-- ESTRATTO DELLA FONTE --
«Il primo giorno della settimana, Maria di Magdala si recò al sepolcro di mattino, quando era ancora buio» (Gv 20,1). Ci sembra di vederla, questa donna ancora sgomenta per gli eventi che ha appena vissuto, affrettarsi al sepolcro: ha atteso il nuovo giorno, ma il dolore forse di una notte insonne e l’impazienza del cuore non le permettono di aspettare la luce: affronta il buio, attraversa la notte, quella delle vie di Gerusalemme e quella che porta dentro di sé. Quell’insieme di ansia, sofferenza, nostalgia le mette fretta. Va senza speranza: si è spenta in lei ben prima dell’ultimo respiro del Signore. Si è spenta lentamente, sentendo come sul suo corpo i colpi, le spine, gli insulti, le beffe. Ma i suoi piedi hanno ugualmente fretta: non quella della speranza, ma quella dell’amore. E là, nell’intrecciarsi confuso di presenze deformate dal pianto, la riporta alla realtà una voce, un timbro familiare: “Maria!”. Il tuffo al cuore che prova le dice che la vita ricomincia, la luce ritorna, la realtà riprende colore.
Maria di Magdala è ciascuno di noi, che in questa Pasqua, di nuovo segnata dal dolore e dalla morte, sta attraversando la sua notte e si accosta al sepolcro con il cuore pesante. In quel sepolcro ci sono tante persone care, tanti amici, persone sconosciute e famose, rese uguali dalla stessa morte solitaria; ci sono le illusioni distrutte da una maggiore consapevolezza delle nostre fragilità e della malattia del mondo intero. Papa Francesco, con una delle sue sintesi folgoranti, ha detto che lo scorso anno eravamo scioccati, ora siamo provati (Angelus, 28 marzo 2021). E sotto il peso della prova ci viene da gridare come il Salmista: «Signore, fino a quando…?» (Sal 13,2). Ci verrebbe da dire che il cuore non è pronto per la festa. Si può rimandare la Pasqua un po’ più in là, quando l’animo si sarà alleggerito dal peso di questo dramma?
Eppure, proprio perché ci sentiamo immersi nella notte e schiacciati dalla prova, abbiamo bisogno di Pasqua e del suo annuncio di vita. Non la Pasqua delle consuetudini, delle tradizioni, nemmeno di quelle religiose. Abbiamo bisogno di sentire dentro di noi quella voce che dà un tuffo al cuore e richiama alla vita. Abbiamo bisogno che si plachi il chiacchiericcio che fa frastuono attorno a noi e dentro di noi perché nel nuovo silenzio reso più sensibile dal dolore possiamo ascoltare quella voce familiare e nuova che pronuncia il nostro nome e ci riscuote. Abbiamo bisogno che attraverso le lacrime i nostri occhi trovino una nuova capacità di guardare. La prova ha reso più acuto il nostro sguardo, meno superficiale, capace oggi di vedere ciò che forse ieri non sapeva vedere. Non è vero che gli occhi velati dal pianto vedono meno; vedono altre dimensioni!

-- MATERIALE FORNITO --
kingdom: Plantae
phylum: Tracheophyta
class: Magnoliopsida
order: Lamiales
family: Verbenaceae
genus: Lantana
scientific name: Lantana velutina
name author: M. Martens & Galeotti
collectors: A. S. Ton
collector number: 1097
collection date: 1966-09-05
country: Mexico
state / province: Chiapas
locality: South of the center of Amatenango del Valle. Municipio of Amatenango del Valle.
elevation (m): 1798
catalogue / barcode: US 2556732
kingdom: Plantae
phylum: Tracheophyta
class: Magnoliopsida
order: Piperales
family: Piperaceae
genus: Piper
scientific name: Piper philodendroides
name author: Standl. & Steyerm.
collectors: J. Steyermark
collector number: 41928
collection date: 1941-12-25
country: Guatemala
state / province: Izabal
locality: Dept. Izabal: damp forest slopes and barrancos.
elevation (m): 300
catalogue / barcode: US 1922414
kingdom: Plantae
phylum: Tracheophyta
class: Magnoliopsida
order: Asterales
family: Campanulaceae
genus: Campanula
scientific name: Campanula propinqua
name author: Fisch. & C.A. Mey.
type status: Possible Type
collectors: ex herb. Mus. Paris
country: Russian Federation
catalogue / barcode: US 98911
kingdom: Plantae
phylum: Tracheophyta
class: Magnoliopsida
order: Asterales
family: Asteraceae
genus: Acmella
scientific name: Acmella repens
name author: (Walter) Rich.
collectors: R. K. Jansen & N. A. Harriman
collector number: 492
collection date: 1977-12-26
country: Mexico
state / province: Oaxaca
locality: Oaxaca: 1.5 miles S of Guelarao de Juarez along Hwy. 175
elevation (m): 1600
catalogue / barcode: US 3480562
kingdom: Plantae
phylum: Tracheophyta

-- ATTIVITÀ A --
Copia dalla riflessione sulla Pasqua il passo che va da «Eppure, proprio perché» fino a «vedono altre dimensioni!».
-- ATTIVITÀ B --
Prosegui la riflessione sulla Pasqua, cominciando subito dopo l'ultima frase riportata.

-- RISULTATO A --
Eppure, proprio perché ci sentiamo immersi nella notte e schiacciati dalla prova, abbiamo bisogno di Pasqua e del suo annuncio di vita. Non la Pasqua delle consuetudini, delle tradizioni, nemmeno di quelle religiose. Abbiamo bisogno di sentire dentro di noi quella voce che dà un tuffo al cuore e richiama alla vita. Abbiamo bisogno che si plachi il chiacchiericcio che fa frastuono attorno a noi e dentro di noi perché nel nuovo silenzio reso più sensibile dal dolore possiamo ascoltare quella voce familiare e nuova che pronuncia il nostro nome e ci riscuote. Abbiamo bisogno che attraverso le lacrime i nostri occhi trovino una nuova capacità di guardare. La prova ha reso più acuto il nostro sguardo, meno superficiale, capace oggi di vedere ciò che forse ieri non sapeva vedere. Non è vero che gli occhi velati dal pianto vedono meno; vedono altre dimensioni!

-- RISULTATO B --
Anche i nostri occhi, risorti! E ora capaci di accorgersi di quanti soffrono nella solitudine e nel silenzio, e di avvertire dentro di noi che quelle presenze sofferenti sono un appello. Occhi capaci di vedere i problemi non come una questione che riguarda solo altri, ma come provocazioni che fanno appello anche alla nostra responsabilità. Soprattutto sguardi capaci di scorgere il tanto bene, silenzioso e discreto, che in questi mesi ha alleviato solitudini e angosce, ha condiviso paure, ha saputo dire parole vere per incoraggiare. A cominciare dai bambini e dai ragazzi: il presidente Mattarella con le insegne di “Alfieri della Repubblica” ne ha individuati tanti, e ha conferito loro riconoscimenti che sono come un sigillo di bene sul futuro di tutti. Quei piccoli, nella loro semplicità, hanno detto con i fatti che quando ci si dedica al dolore degli altri si dimentica il proprio.
Con questi occhi nuovi potremo guardare l’anno che abbiamo alle spalle, e trovare parole che finora da credenti non abbiamo trovato, per dirne il senso.
Maria è risorta per quella voce che l’ha fatta trasalire, per quel tuffo al cuore che l’ha fatta rivivere. E le ha dato parole nuove per correre a dire ai fratelli: “Ho visto il Signore!”. Il giorno nuovo potrà iniziare quando l’incontro con il Signore tornerà a sorprenderci e a farci battere il cuore. È un augurio.